There is no longer any doubt that businesses that employ more than 50 people on a full-time basis will have to comply with new reporting requirements for the 2015 tax reporting period and beyond. Thomson Reuters has found that those compliance requirements are likely to fall at the feet of contracted payroll and benefits vendors who typically lack the necessary back-office reporting technology.

“HR departments are not accustomed to filing reporting documents with the IRS, but they will be responsible for doing so at virtually every business that employs more than 50 full-time workers,” said Robert Bahash, SVP & managing director of ONESOURCE Trust Tax and Information Reporting at Thomson Reuters.
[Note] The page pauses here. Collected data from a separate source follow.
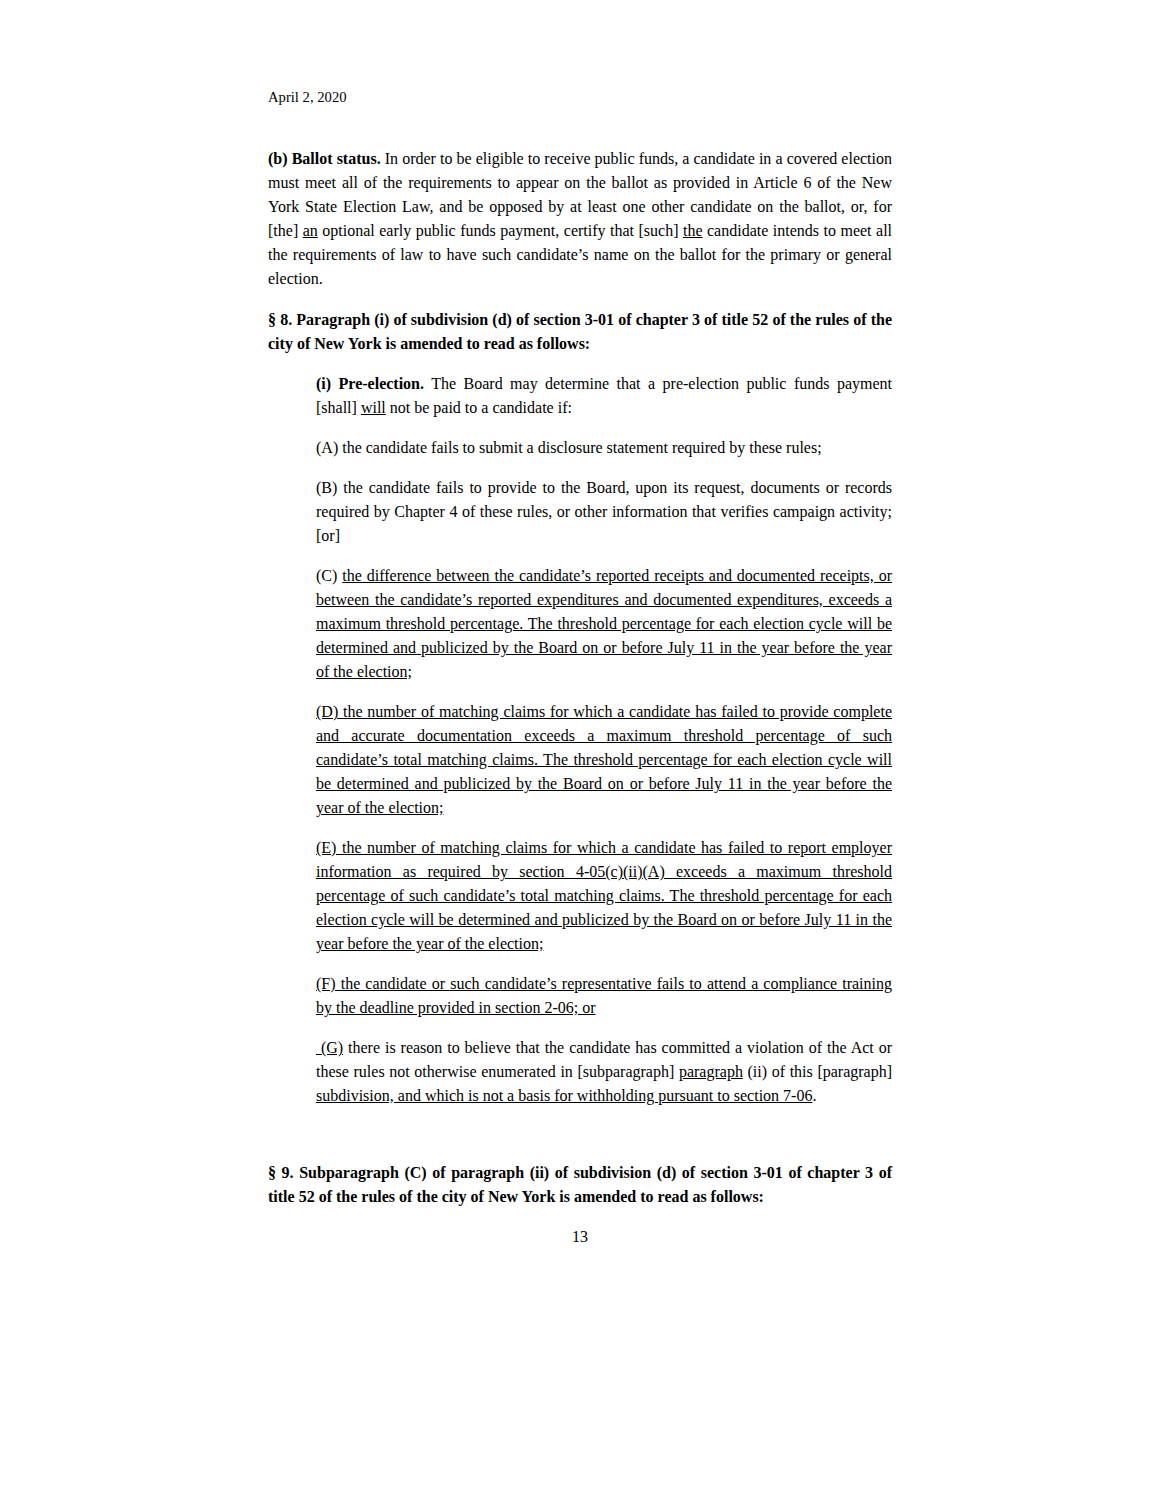April 2, 2020
(b) Ballot status. In order to be eligible to receive public funds, a candidate in a covered election must meet all of the requirements to appear on the ballot as provided in Article 6 of the New York State Election Law, and be opposed by at least one other candidate on the ballot, or, for [the] an optional early public funds payment, certify that [such] the candidate intends to meet all the requirements of law to have such candidate’s name on the ballot for the primary or general election.
§ 8. Paragraph (i) of subdivision (d) of section 3-01 of chapter 3 of title 52 of the rules of the city of New York is amended to read as follows:
(i) Pre-election. The Board may determine that a pre-election public funds payment [shall] will not be paid to a candidate if:
(A) the candidate fails to submit a disclosure statement required by these rules;
(B) the candidate fails to provide to the Board, upon its request, documents or records required by Chapter 4 of these rules, or other information that verifies campaign activity; [or]
(C) the difference between the candidate’s reported receipts and documented receipts, or between the candidate’s reported expenditures and documented expenditures, exceeds a maximum threshold percentage. The threshold percentage for each election cycle will be determined and publicized by the Board on or before July 11 in the year before the year of the election;
(D) the number of matching claims for which a candidate has failed to provide complete and accurate documentation exceeds a maximum threshold percentage of such candidate’s total matching claims. The threshold percentage for each election cycle will be determined and publicized by the Board on or before July 11 in the year before the year of the election;
(E) the number of matching claims for which a candidate has failed to report employer information as required by section 4-05(c)(ii)(A) exceeds a maximum threshold percentage of such candidate’s total matching claims. The threshold percentage for each election cycle will be determined and publicized by the Board on or before July 11 in the year before the year of the election;
(F) the candidate or such candidate’s representative fails to attend a compliance training by the deadline provided in section 2-06; or
(G) there is reason to believe that the candidate has committed a violation of the Act or these rules not otherwise enumerated in [subparagraph] paragraph (ii) of this [paragraph] subdivision, and which is not a basis for withholding pursuant to section 7-06.
§ 9. Subparagraph (C) of paragraph (ii) of subdivision (d) of section 3-01 of chapter 3 of title 52 of the rules of the city of New York is amended to read as follows:
13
Darrell Granahan, senior director of implementation, tax information reporting technology at Thomson Reuters, who also sits on a panel of tax professionals who advise the IRS on tax reporting issues, including ACA compliance, said the objective right now was to make the process a non-issue for the business, explaining:

“HR will be charged with reporting to the IRS employee information it may not have, such as the tax ID numbers for dependent coverage. Penalties for batches of documents with mistakes or even typos also create unnecessary risk. In short, many HR departments will panic as reporting deadlines loom and they realize the data they need to report has not been collected by their employer or they lack the back-office technology to properly automate full compliance.”

The IRS is expected to announce its filing taxonomies – Publication 5165 – in August, at which time companies that use the Thomson Reuters 1095-C solution would be able to test it and ultimately meet the Act’s reporting requirements. Employers must furnish 1095-C documents to their full-time workers by Jan.31, 2016 and report them to the IRS by March 31, 2016.

Thomson Reuters’ Affordable Care Act Compliance solutions, which include Form 1095-A, 1095-B, and 1095-C, are built on technology hundreds of enterprises already use to automate the filing of Form 1099s with the IRS. It is part of the ONESOURCE brand of direct tax reporting software and services.